If you apply for benefits that were previously waived because you were covered for similar benefits under your spouse’s plan, your application is considered late when you: 

  • apply for insurance more than 31 days after the date benefits terminated under your spouse’s plan
  • apply for insurance while benefits under your spouse’s plan have not terminated

Medical evidence to support a late application can be submitted by completing the evidence of insurability form (printable version found under forms or available from the eastern CLAC Benefit Administration office). If required, additional medical evidence may be requested by the benefit providers, at your expense.

Medical evidence is also required for all benefits when you make a late insurance application for any dependent.
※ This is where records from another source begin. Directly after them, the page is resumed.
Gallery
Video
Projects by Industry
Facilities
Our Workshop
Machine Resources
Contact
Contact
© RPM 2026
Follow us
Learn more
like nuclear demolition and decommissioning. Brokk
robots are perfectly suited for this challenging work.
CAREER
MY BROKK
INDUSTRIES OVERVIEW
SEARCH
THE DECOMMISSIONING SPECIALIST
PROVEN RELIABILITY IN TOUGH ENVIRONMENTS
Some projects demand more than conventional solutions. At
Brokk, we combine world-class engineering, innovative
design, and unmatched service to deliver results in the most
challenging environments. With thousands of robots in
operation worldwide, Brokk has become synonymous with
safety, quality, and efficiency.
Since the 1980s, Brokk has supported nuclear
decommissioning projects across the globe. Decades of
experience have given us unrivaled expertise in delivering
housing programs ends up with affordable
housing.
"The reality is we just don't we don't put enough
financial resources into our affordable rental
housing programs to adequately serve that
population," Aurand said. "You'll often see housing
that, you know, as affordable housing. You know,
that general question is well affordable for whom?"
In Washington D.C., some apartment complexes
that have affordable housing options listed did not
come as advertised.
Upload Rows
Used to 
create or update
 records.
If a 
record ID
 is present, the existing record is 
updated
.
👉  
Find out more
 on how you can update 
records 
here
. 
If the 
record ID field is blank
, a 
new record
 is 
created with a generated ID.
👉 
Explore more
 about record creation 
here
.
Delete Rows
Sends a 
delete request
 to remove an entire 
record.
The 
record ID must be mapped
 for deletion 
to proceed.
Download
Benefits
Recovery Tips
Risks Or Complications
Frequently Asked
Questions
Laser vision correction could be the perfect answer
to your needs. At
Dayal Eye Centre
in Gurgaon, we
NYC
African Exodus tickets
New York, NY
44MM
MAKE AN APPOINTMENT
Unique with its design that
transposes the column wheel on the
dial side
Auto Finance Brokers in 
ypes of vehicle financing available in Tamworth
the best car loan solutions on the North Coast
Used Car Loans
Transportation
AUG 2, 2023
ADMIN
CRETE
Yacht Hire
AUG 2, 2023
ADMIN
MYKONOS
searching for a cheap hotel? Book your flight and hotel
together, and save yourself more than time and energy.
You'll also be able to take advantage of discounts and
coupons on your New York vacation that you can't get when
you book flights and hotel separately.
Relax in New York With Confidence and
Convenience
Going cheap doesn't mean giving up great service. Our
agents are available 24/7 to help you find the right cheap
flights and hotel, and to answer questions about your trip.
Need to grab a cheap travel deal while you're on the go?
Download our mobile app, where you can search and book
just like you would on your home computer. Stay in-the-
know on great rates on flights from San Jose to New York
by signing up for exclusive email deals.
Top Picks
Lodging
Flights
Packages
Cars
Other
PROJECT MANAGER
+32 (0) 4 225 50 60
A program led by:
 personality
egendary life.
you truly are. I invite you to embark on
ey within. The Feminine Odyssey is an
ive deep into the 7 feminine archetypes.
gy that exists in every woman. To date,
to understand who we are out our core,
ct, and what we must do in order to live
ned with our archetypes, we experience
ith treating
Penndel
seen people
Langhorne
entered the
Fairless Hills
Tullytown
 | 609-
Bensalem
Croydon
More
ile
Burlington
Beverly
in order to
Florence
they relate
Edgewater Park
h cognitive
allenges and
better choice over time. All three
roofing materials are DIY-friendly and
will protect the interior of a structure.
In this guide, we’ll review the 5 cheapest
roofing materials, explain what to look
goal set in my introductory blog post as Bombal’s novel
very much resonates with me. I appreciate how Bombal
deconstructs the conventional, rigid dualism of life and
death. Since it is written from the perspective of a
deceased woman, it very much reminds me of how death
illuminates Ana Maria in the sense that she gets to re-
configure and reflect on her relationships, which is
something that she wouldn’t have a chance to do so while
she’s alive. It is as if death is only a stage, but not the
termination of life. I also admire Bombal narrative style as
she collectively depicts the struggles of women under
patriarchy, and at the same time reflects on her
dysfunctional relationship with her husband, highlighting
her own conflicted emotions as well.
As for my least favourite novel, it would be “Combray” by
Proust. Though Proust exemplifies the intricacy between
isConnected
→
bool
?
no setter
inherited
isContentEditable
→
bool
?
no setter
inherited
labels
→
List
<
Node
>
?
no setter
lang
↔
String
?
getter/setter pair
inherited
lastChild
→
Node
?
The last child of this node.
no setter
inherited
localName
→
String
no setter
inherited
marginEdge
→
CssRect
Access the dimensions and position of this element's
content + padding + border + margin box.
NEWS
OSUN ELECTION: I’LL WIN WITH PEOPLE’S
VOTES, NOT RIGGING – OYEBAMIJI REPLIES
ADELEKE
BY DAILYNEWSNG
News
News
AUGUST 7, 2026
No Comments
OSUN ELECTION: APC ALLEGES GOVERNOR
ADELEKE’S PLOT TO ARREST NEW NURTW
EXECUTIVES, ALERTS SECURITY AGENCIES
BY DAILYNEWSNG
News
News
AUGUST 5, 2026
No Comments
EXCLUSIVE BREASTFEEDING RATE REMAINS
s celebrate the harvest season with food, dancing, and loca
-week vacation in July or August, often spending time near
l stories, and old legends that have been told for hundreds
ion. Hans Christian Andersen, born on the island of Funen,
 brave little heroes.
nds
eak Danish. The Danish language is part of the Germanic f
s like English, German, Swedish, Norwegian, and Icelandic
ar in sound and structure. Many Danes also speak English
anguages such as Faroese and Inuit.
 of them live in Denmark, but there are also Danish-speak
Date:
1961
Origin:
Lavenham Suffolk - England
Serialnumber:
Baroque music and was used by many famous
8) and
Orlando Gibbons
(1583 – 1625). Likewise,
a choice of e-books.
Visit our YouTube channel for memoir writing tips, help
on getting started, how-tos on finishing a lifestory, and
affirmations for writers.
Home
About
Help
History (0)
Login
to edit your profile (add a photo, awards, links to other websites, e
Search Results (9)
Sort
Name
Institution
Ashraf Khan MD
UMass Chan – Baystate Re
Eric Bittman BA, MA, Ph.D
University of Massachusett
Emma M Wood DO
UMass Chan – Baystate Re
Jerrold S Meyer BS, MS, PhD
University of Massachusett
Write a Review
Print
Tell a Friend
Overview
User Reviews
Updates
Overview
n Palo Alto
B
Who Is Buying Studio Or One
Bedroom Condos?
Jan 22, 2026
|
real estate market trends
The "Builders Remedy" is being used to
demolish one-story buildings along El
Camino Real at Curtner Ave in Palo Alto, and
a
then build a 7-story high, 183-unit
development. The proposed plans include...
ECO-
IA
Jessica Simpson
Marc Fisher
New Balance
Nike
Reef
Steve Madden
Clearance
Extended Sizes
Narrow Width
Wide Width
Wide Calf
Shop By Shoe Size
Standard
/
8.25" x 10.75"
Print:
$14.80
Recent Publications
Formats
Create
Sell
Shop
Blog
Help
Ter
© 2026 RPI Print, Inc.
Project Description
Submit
Effective Date of Coverage

Entitlement to benefits will be effective on the date you are eligible. You will receive written confirmation of enrolment from the eastern CLAC Benefit Administration office, and you must be actively at work for insurance to become effective. If you are not actively at work on the date your insurance would normally become effective, your insurance will take effect on the first day of the month following the day you are actively at work. Your dependent’s insurance becomes effective on the date the dependent becomes eligible, provided the member meets the eligibility requirement.

Termination of Insurance

Your group insurance will terminate (unless you qualify for an extension of benefits—contact the eastern CLAC Benefit Administration office for further information) when: 

  • you cease to be an eligible plan member, or
  • any required contribution or payment is due but not paid, or
  • you reach the age of 65 and are not actively at work (actively at work is subject to verification of continuing employment), or
  • the group policy terminates, or
  • you reach the termination age, or
  • you have died, subject to survivor benefits

Your dependent’s insurance terminates on the date your insurance terminates or the date the dependent ceases to be an eligible dependent, whichever is earlier.